What is being asked:
Find each line in the rows below that contains the word "shoulder" and copy those lines.

Records to use:

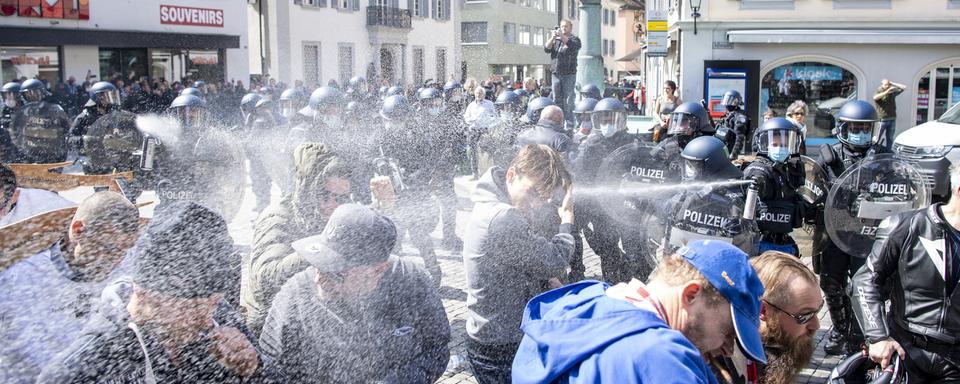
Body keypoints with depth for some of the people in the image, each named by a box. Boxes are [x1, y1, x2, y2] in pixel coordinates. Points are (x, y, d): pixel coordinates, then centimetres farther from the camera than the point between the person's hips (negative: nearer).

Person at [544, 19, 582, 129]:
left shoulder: (575, 39, 7)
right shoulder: (555, 40, 18)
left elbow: (573, 46, -15)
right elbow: (546, 49, 2)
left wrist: (562, 36, -25)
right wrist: (553, 37, -13)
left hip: (569, 75, -4)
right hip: (556, 74, 4)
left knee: (568, 102, -9)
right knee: (557, 101, 6)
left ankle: (570, 125, -8)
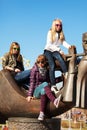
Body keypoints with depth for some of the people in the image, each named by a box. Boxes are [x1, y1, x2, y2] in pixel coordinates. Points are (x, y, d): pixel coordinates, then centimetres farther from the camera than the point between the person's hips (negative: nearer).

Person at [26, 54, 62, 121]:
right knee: (45, 84, -34)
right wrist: (29, 95, -8)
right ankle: (55, 101, -56)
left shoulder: (47, 70, 7)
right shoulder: (34, 69, -2)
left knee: (43, 91, -37)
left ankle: (42, 113, -42)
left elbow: (49, 81, 12)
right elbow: (32, 82, -4)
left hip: (44, 89, 2)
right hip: (36, 91, -2)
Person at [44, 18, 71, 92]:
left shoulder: (61, 34, 10)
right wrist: (59, 50, -23)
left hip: (55, 51, 3)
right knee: (52, 66, -22)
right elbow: (49, 44, -14)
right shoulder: (50, 32, -5)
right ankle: (53, 85, -25)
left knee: (60, 58, -32)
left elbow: (63, 42, -4)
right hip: (48, 51, -3)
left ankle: (66, 74, -43)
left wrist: (68, 46, -27)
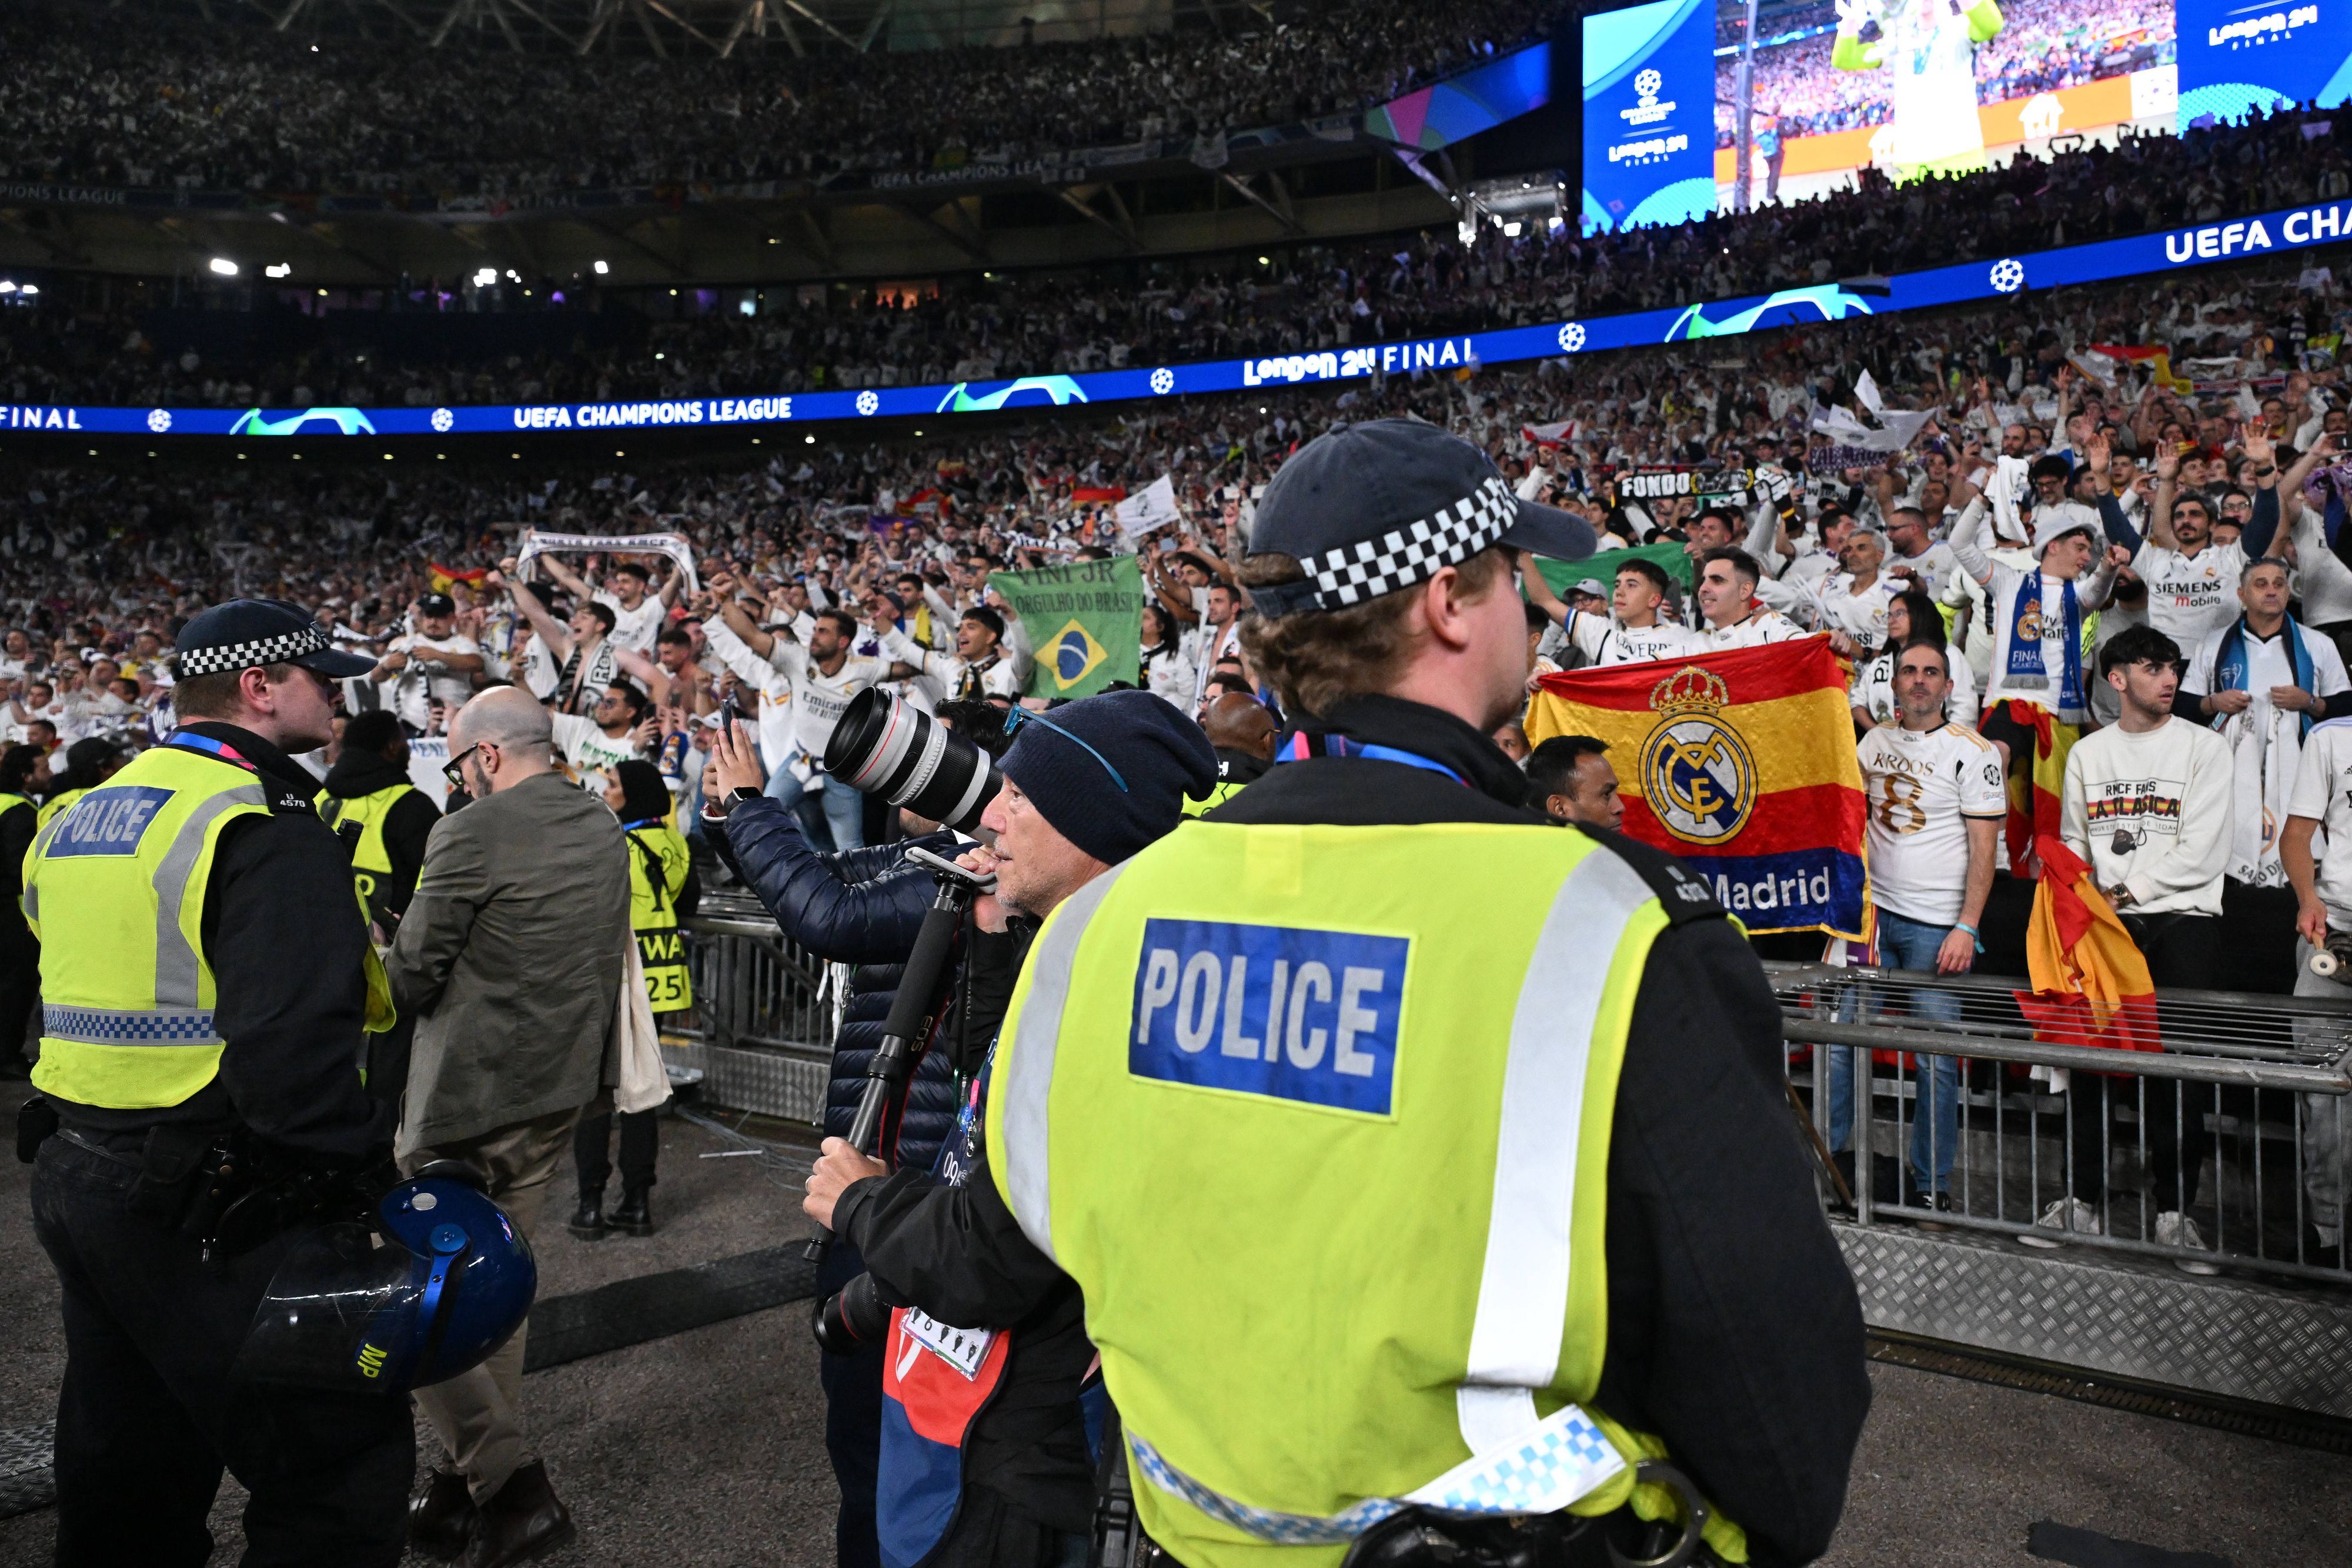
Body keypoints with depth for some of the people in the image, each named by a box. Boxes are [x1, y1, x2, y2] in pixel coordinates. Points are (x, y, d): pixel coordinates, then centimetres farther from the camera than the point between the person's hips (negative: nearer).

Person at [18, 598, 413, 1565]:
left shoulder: (81, 819, 13)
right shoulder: (267, 830, -18)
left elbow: (59, 998, 21)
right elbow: (291, 1057, -29)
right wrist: (376, 1148, -18)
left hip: (75, 1177, 10)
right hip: (202, 1208, -10)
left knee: (125, 1466, 24)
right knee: (343, 1465, -2)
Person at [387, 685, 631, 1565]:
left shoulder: (471, 834, -17)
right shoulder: (604, 830, 6)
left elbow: (411, 975, -11)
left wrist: (397, 981, 10)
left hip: (467, 1096, -8)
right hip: (561, 1087, 8)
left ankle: (512, 1489, 1)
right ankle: (482, 1480, 28)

Response to this task:
left shoulder: (575, 39, 7)
right shoulder: (555, 40, 18)
left shoulder: (47, 70, 7)
right shoulder: (34, 69, -2)
left shoulder: (61, 34, 10)
right shoulder: (50, 32, -5)
left shoulder: (81, 819, 13)
right shoulder: (267, 830, -18)
left shoulder: (471, 834, -17)
right shoulder: (604, 830, 6)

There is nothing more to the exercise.